Kolumne von Stefan Riße

Bei ETFs sind sich alle einig - das bringt Chancen für Aktien der zweiten Reihe

Stefan Riße · Uhr
Quelle: rafastockbr/ Shutterstock

Investments in Index-ETFs gelten derzeit schon fast als Allheilmittel. Fast alle sogenannten Finfluencer predigen rauf und runter die Anlage in MSCI World- oder S&P 500-ETFs. Wenn man mit ihren Followern spricht, fällt immer häufiger auf, dass das Risiko in dieser Form der Aktienanlage mittlerweile vollkommen unterschätzt wird. Zuweilen hört man so Sätze wie: „Ich setze auf etwas Sicheres, ich kaufe MSCI World-ETFs." Geblendet sind sie von der guten Wertentwicklung und dem besonders guten Abschneiden des Index in jüngster Vergangenheit. 

Den Beginn und das Ende von Megatrends erkennen

Die klassischen Stimmungsindikatoren, die ich oft zitiere, dienen dazu, das Ende von Korrekturen und Übertreibungen innerhalb von Megatrends zu erkennen. Dazu zählen Umfragen unter Anlegern, die Auswertung von Börsenbriefen sowie Positionierungsdaten.

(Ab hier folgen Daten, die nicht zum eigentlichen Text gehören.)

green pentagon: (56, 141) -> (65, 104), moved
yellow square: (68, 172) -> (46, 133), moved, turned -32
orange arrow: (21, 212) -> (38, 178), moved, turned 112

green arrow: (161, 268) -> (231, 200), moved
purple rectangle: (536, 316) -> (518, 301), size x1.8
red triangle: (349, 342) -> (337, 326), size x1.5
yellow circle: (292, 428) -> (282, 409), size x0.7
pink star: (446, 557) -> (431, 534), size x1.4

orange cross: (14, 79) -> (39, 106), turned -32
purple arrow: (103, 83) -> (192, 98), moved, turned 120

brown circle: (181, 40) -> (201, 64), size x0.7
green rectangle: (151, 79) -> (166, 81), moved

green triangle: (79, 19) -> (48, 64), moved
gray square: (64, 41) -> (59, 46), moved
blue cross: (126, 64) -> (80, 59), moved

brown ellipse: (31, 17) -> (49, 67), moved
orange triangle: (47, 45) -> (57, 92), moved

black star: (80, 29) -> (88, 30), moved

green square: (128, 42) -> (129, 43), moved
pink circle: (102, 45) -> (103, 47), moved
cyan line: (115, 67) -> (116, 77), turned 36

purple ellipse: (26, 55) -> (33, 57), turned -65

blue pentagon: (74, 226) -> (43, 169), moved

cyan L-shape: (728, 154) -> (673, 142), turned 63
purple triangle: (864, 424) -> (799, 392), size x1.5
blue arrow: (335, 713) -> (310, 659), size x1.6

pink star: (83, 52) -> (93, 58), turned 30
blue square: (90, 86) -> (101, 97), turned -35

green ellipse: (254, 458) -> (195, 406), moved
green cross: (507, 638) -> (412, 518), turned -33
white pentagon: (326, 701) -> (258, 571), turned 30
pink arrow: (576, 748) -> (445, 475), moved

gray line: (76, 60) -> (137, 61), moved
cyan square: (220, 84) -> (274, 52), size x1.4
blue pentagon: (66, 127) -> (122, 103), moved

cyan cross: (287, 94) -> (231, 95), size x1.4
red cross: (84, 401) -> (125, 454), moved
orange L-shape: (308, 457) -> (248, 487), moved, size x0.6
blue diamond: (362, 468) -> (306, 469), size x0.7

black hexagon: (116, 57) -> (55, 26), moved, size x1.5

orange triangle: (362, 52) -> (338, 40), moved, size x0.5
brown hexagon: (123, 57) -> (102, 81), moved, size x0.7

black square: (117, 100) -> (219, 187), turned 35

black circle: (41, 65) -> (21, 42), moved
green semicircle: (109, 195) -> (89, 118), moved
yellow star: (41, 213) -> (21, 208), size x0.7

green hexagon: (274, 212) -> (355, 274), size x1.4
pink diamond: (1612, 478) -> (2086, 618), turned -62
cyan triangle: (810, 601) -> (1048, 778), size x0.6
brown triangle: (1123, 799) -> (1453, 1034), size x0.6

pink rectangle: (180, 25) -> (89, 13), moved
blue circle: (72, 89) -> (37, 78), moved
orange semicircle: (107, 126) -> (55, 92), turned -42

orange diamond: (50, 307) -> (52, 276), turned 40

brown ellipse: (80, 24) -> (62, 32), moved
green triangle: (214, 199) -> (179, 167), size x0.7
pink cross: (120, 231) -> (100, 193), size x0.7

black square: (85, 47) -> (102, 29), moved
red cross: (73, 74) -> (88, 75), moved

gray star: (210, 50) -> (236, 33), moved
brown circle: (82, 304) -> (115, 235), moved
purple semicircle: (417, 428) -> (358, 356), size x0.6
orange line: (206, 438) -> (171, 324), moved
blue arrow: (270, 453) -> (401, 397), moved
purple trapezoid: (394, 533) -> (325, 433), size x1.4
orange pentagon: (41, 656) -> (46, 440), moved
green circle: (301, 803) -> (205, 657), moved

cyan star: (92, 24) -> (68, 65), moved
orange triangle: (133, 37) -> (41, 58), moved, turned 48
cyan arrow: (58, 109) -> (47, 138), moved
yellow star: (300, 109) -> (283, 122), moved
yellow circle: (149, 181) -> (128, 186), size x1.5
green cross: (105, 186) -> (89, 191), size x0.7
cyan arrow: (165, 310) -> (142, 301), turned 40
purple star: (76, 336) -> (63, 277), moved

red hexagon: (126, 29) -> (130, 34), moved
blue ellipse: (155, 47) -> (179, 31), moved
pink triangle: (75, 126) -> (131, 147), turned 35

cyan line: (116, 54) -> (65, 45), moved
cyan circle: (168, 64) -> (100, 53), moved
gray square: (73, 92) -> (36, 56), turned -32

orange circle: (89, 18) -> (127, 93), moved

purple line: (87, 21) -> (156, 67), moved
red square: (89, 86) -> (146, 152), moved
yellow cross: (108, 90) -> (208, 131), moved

Sie sagen aber im Grunde nur etwas aus über die Positionierung bereits aktiver Marktteilnehmer aus. Woran aber erkennt man das Ende von Megatrends selbst, also langjährigen Bullenmärkten oder Bärenmärkten? Wenn diese auslaufen, gibt es in Bullenmärkten meist eine breite Euphorie für Aktien und in Bärenmärkten ein völliges Desinteresse an diesen. Oder sie werden für tot erklärt, wie im amerikanischen Anleger-Magazin Business Week 1979 mit dem Titel: „The Death of Equities“.

Kein Megatrend bei Aktien, jedoch bei ETFs

Schaut man auf die Aktienmärkte heute, dann haben wir, unterbrochen durch Korrekturen wie die Euro- und die Coronakrise, einen 15 Jahre andauernden Bullenmarkt, der nach der globalen Finanzkrise 2009 begann. Eine breite Aktieneuphorie wie zur Jahrtausendwende existiert jedoch nicht. Es fehlt dafür allein schon der Boom bei Neumissionen und die konjunkturelle sowie geopolitische Lage ist zu wackelig, um von 100-prozentigen Investitionsquoten auszugehen.

Was jedoch mittlerweile als heiliger Gral betrachtet wird, ist die Feststellung, dass passives Investieren bessere Ergebnisse erbringt als aktives. Das Allheilmittel der Finanzindustrie lautet daher ETF. Und damit sind nicht die neuen aktiven ETFs gemeint, sondern die Billionen schweren, die auf Indizes wie den S&P 500 oder den MSCI World setzen. Niemand zweifelt daran. Lange Zeiträume der Vergangenheit zeigen, dass die meisten aktiven Fonds passive ETFs nicht schlagen können.

Einhelligkeit birgt Gefahren

Doch hier wird es gefährlich. Die enormen Mittel in ETFs sorgen dafür, dass die in den großen Indizes enthaltenen Aktien sich besser entwickeln als die, die nicht enthalten sind. Damit steigt die Bewertung der großen Titel und das Renditepotenzial sinkt. Langfristig kommt bei der Aktienanlage nur das heraus, was die Unternehmen an freiem Cashflow erwirtschaften. Der Trend geht dadurch hin zu großen, marktstarken Aktien, und hier vor allem amerikanischen Technologieaktien wie Apple, Amazon oder Nvidia.

US-Titel machen im MSCI World Index derzeit 70 Prozent aus und im S&P 500 haben die zehn größten Aktien ein Gewicht von über 32 Prozent. Die größten acht sind Technologiewerte. Das massive Investieren in ETFs verzerrt den Markt und wird wahrscheinlich dazu führen, dass unterbewertete, kleine und mittelgroße Aktien und damit aktive Fonds, die auch diese aussuchen, zukünftig besser abschneiden. Denn eine Wahrheit gilt immer am Aktienmarkt: Das, worauf alle setzen, erzielt ab einem gewissen Punkt nur noch unterdurchschnittliche Renditen.